Em terceiro lugar, porque a valorização apresentada por nossas Bolsas de Valores nos últimos tempos tinha embutido ganhos potenciais para praticamente todos os aplicadores, quando se iniciou a crise asiática. Detonado com base no segundo princípio bursátil do guru Capez ("lucro nunca deu prejuízo a ninguém"), o movimento de venda foi-se retroalimentando, gerando uma queda maior do que a da própria Bolsa tailandesa.
É claro que o ministro-sombra do presidente declarar, no auge da histeria do mercado, que Gustavo Franco comprovou-se errado jogou TNT na fogueira; afinal, Motta teve quatro anos para chegar a essa constatação e tinha que externá-la no único dia em que era necessário transmitir que há tranquilidade e monolitismo no governo quanto à política cambial.
Há semelhança com a crise do México? Não, porque nem o mais pessimista dos brasileiros imagina que do episódio possa resultar o colapso das contas externas brasileiras. O que se discute é se haverá um ataque ao real. E, se houver, a questão seguinte é de quanto seria a desvalorização resultante.
E do que depende a ocorrência de uma pressão por trocar reais por dólares?
Internamente, da rapidez com que se estancará a queda na Bolsa.

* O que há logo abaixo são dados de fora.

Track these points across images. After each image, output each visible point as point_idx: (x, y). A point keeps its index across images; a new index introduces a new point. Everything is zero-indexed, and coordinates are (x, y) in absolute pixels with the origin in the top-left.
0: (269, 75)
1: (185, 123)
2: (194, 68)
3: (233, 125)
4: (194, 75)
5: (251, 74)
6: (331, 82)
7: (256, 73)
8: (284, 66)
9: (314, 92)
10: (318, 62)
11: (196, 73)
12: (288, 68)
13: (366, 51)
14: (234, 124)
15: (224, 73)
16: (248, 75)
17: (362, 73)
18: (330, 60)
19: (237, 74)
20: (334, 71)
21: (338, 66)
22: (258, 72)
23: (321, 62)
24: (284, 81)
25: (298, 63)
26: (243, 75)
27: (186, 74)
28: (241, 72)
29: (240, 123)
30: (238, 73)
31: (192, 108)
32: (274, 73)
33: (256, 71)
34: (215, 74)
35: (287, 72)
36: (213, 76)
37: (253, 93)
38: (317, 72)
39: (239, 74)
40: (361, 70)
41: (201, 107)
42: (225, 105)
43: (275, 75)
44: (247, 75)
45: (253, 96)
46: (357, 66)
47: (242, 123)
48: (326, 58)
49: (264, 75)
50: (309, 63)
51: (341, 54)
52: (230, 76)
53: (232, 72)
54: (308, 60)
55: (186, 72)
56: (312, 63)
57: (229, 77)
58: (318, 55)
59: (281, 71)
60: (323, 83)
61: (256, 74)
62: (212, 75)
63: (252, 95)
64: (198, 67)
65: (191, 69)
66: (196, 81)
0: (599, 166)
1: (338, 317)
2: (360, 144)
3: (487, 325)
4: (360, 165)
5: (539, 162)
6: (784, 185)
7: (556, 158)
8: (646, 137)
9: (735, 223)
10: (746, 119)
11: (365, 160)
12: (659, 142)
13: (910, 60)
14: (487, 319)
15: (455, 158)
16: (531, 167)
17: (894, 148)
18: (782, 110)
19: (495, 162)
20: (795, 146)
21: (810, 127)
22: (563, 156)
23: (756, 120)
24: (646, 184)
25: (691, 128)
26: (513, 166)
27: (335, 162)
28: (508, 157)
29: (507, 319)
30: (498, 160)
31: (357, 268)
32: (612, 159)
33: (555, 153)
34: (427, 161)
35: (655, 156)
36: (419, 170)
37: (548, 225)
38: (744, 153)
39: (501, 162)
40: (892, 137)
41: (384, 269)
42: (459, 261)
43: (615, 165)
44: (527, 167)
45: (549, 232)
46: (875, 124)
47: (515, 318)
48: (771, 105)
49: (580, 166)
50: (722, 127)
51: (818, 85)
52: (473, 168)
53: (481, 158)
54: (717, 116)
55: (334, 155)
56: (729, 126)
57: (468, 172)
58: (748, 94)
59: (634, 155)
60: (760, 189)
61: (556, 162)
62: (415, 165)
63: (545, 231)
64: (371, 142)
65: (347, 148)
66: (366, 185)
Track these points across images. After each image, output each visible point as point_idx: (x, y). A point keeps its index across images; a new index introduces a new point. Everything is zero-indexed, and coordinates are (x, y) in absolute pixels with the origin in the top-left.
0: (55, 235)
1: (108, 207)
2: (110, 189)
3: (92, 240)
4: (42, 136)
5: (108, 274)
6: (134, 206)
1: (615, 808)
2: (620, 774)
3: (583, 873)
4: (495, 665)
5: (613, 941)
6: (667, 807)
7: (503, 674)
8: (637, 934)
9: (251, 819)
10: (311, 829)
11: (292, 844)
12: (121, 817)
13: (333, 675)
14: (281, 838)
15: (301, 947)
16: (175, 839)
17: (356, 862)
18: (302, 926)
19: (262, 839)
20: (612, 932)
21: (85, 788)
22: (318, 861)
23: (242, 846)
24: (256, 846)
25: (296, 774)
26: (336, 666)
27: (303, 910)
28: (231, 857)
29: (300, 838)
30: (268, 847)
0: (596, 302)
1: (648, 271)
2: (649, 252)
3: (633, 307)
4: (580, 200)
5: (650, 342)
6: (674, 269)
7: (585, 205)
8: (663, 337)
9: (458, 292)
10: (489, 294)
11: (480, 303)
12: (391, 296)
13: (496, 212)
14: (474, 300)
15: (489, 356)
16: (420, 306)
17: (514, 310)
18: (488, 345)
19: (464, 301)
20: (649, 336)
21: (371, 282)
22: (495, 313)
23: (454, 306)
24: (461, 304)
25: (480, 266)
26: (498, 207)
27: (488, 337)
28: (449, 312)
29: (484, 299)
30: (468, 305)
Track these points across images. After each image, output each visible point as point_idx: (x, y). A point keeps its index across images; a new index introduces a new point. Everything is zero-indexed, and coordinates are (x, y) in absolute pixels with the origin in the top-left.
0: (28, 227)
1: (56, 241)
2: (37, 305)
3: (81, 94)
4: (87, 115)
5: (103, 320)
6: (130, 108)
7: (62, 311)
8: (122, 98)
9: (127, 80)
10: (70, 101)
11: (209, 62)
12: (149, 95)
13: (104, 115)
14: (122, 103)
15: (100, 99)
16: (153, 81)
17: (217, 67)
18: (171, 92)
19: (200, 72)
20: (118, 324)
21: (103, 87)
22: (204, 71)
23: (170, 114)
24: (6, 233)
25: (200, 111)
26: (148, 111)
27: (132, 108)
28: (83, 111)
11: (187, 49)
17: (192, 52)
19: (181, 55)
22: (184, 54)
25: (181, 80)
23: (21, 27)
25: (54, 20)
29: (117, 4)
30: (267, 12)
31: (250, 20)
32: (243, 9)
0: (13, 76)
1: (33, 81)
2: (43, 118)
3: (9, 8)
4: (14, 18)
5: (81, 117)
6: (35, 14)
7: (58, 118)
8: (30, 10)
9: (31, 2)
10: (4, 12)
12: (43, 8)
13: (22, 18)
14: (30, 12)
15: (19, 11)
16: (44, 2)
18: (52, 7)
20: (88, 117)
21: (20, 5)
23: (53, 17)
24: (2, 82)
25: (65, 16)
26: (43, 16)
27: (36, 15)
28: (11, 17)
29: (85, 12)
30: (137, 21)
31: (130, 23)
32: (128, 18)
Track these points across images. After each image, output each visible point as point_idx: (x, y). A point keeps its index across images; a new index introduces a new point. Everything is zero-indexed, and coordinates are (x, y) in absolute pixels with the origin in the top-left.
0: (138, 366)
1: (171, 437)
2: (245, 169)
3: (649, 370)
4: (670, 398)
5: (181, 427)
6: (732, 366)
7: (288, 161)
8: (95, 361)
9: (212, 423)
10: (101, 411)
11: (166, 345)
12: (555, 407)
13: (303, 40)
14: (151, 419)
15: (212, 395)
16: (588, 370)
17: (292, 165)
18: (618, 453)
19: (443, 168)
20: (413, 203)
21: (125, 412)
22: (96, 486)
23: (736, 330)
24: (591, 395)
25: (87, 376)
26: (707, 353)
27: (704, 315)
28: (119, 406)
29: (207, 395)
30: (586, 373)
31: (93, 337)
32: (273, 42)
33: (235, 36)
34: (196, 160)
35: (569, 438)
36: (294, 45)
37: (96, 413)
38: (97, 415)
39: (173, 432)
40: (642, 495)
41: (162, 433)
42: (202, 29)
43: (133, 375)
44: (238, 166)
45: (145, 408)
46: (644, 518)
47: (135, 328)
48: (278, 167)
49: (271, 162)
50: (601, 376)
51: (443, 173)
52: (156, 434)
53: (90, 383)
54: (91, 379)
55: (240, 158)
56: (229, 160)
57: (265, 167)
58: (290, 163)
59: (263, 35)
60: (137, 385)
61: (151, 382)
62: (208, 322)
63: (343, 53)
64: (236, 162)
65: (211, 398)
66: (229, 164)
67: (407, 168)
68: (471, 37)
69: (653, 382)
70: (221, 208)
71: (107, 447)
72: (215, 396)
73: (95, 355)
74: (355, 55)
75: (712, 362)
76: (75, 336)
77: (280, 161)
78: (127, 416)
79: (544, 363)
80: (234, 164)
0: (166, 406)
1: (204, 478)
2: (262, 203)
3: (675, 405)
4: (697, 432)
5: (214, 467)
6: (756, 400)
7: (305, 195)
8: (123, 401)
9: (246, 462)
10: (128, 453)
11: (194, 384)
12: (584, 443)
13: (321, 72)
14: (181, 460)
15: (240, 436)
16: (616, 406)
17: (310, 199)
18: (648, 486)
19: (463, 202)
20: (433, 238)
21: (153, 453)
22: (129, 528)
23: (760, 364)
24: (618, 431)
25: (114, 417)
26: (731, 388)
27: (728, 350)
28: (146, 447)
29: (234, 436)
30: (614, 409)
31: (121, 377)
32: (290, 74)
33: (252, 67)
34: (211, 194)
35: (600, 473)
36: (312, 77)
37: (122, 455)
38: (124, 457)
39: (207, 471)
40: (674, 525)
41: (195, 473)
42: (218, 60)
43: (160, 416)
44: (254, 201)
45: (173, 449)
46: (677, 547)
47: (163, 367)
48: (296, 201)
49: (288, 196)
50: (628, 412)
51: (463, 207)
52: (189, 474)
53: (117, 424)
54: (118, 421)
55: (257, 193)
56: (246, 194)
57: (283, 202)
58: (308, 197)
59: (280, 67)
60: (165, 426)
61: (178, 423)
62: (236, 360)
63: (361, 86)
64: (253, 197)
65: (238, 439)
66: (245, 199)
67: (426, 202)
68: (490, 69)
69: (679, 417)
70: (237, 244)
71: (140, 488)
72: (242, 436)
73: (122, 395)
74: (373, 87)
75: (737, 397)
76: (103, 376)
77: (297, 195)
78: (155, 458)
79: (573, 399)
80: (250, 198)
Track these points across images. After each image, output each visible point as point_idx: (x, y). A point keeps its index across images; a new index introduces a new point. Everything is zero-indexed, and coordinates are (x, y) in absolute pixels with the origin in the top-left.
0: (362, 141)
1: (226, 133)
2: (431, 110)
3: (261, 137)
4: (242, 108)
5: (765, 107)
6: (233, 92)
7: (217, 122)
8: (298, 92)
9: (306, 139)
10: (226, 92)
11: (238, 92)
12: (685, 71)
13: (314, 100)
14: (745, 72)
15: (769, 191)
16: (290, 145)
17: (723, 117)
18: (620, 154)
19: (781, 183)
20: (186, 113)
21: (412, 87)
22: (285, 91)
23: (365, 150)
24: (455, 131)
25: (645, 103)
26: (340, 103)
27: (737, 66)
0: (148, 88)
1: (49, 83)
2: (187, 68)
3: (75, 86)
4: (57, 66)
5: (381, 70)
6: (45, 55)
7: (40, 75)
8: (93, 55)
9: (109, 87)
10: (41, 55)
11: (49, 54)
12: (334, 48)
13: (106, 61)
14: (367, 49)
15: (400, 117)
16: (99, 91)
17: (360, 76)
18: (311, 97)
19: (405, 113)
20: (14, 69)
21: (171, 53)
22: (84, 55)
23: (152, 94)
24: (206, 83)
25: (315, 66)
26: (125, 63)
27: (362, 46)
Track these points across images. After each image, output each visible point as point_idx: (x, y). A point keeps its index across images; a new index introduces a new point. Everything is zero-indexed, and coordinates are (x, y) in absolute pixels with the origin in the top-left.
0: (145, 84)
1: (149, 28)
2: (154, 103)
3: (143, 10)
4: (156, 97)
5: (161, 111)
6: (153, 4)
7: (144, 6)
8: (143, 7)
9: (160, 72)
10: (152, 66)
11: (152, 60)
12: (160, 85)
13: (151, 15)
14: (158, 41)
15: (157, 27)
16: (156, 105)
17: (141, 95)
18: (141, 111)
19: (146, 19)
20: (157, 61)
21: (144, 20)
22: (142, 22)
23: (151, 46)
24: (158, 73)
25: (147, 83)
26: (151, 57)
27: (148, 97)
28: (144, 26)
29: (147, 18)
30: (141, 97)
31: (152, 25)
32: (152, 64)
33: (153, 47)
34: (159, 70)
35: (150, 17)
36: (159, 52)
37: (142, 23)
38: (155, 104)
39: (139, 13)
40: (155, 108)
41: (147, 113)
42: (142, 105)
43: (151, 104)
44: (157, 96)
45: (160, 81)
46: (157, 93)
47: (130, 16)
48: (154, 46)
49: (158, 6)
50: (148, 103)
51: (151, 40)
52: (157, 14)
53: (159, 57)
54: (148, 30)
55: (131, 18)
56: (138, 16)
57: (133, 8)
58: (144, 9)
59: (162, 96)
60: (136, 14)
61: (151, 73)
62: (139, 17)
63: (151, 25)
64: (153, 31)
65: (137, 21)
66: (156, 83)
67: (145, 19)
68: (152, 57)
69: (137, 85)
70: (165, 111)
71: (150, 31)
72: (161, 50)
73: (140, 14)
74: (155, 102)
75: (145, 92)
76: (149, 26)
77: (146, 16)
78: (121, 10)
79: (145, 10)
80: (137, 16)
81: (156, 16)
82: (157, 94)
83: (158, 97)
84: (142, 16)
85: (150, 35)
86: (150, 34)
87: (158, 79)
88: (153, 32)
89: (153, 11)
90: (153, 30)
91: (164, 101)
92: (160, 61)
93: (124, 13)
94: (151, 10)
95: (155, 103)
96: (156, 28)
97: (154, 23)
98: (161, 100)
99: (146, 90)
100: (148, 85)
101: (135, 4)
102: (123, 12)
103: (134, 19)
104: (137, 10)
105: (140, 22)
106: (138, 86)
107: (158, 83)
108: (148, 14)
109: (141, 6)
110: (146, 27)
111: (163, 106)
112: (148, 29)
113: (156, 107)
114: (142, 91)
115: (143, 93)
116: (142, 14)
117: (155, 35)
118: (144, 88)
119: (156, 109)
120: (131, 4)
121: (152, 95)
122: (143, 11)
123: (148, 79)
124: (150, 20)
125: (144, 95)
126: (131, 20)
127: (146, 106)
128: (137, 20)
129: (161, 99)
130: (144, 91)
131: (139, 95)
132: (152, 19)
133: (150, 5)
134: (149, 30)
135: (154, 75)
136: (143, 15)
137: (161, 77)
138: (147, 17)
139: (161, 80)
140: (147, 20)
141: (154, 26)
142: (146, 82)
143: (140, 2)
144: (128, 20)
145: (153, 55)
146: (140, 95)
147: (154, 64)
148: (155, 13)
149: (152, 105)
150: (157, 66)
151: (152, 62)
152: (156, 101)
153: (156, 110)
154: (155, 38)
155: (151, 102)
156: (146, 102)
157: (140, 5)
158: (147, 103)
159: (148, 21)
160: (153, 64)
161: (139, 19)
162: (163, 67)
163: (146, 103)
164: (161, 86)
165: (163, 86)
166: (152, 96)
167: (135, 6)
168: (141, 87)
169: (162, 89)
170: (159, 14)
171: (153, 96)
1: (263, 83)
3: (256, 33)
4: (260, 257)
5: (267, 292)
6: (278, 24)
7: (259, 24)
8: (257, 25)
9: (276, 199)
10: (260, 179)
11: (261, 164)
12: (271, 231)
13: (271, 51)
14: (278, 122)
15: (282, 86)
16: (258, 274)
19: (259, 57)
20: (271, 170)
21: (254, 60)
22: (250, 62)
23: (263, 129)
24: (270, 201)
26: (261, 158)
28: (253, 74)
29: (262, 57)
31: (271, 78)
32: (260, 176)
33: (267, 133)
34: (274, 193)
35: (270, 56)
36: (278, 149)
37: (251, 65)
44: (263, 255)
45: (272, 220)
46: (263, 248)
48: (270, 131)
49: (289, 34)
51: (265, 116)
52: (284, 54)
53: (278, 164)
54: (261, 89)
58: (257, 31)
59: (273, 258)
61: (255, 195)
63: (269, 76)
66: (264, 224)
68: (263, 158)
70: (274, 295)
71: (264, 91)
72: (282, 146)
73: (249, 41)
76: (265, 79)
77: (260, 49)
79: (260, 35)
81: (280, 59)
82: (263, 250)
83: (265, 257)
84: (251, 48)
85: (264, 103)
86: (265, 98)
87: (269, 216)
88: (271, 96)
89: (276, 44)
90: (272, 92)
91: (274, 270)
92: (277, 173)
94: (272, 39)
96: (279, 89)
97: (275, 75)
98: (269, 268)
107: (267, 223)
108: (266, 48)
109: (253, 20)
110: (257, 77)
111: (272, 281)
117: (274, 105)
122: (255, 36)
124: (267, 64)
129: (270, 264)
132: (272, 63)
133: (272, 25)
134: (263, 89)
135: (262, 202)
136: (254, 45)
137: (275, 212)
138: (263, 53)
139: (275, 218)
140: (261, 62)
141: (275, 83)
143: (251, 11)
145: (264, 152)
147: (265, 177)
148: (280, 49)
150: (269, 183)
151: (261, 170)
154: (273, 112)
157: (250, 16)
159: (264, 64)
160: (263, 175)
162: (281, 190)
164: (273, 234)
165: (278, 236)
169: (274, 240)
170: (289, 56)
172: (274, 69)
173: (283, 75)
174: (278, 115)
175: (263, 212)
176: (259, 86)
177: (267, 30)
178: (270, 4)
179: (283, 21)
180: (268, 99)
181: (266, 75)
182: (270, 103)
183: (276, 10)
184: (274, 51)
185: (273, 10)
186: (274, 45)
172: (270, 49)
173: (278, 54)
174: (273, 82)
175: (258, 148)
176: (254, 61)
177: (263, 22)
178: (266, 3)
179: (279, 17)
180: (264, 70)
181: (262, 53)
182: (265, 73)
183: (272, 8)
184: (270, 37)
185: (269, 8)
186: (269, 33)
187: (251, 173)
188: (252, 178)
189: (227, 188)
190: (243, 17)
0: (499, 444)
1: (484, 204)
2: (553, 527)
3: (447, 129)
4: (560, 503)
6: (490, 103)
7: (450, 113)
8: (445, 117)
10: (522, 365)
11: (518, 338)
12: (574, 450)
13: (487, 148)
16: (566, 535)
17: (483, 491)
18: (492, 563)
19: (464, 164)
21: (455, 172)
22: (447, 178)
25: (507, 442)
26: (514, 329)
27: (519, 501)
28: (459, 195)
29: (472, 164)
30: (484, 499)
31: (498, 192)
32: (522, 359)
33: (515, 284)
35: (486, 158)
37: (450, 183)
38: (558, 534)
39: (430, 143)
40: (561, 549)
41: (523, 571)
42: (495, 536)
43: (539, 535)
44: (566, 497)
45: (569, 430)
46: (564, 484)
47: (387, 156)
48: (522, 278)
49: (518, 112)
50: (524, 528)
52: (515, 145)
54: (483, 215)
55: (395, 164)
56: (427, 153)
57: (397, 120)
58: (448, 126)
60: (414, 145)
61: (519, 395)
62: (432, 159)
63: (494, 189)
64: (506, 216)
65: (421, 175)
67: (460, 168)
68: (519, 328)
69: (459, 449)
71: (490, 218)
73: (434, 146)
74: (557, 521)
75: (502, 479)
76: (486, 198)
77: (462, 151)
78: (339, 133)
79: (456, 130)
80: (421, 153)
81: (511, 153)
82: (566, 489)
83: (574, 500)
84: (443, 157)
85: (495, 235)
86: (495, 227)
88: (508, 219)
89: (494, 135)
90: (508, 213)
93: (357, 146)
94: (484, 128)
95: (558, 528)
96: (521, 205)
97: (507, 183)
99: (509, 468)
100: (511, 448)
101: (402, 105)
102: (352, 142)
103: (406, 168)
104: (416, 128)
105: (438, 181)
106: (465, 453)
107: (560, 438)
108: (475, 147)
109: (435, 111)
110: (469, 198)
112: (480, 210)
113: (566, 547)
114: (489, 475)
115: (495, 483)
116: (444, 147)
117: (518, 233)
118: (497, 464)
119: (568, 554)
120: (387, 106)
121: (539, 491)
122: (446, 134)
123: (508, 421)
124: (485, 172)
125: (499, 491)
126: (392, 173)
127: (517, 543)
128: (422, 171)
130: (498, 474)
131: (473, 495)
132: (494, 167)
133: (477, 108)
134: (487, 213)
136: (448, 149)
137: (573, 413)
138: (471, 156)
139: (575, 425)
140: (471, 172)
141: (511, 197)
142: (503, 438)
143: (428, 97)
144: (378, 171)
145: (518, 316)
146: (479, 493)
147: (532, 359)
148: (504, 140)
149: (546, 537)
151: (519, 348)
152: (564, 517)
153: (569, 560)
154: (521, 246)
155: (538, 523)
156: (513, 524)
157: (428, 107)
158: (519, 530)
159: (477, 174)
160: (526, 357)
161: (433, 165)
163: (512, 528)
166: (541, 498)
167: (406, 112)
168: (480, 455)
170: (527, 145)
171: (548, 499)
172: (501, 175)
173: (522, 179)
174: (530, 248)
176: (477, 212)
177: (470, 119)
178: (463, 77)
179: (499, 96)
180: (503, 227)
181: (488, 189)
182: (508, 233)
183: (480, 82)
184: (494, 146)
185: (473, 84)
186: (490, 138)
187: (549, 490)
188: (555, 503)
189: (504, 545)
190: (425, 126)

Todos sabemos que os mercados alavancados são intrinsecamente explosivos: a queda hoje induz mais queda amanhã, pois vende-se a qualquer preço para gerar o caixa necessário à cobertura de prejuízos. No nosso caso, se o pequeno investidor não entender bem o que está acontecendo e sacar com perdas monumentais, o investidor estrangeiro irá junto, provocando a contaminação do mercado de ações para uma corrida cambial.
Externamente, quanto antes as moedas asiáticas se estabilizarem, melhor. Uma semana de serenidade lá fora transformaria a questão em debate local, mais fácil de ser administrado. Sem esquecer que, louvado seja Ele, tudo isso está acontecendo com as Bolsas do Primeiro Mundo batendo recordes de rentabilidade. Imagine se lá também prevalecesse a insegurança...
Dar probabilidades a esses eventos é leviandade. O que se pode assegurar é que a desconfiança em relação à sustentabilidade da política cambial atual cresceu irreparavelmente e que os fundamentos das Bolsas de Valores estão mais favoráveis ainda: quem comprar Telebrás a R$ 140 por ação vai dar gargalhadas em um ano, mas sob o risco de antes chorar sangue, ao vê-la abaixo do valor atual.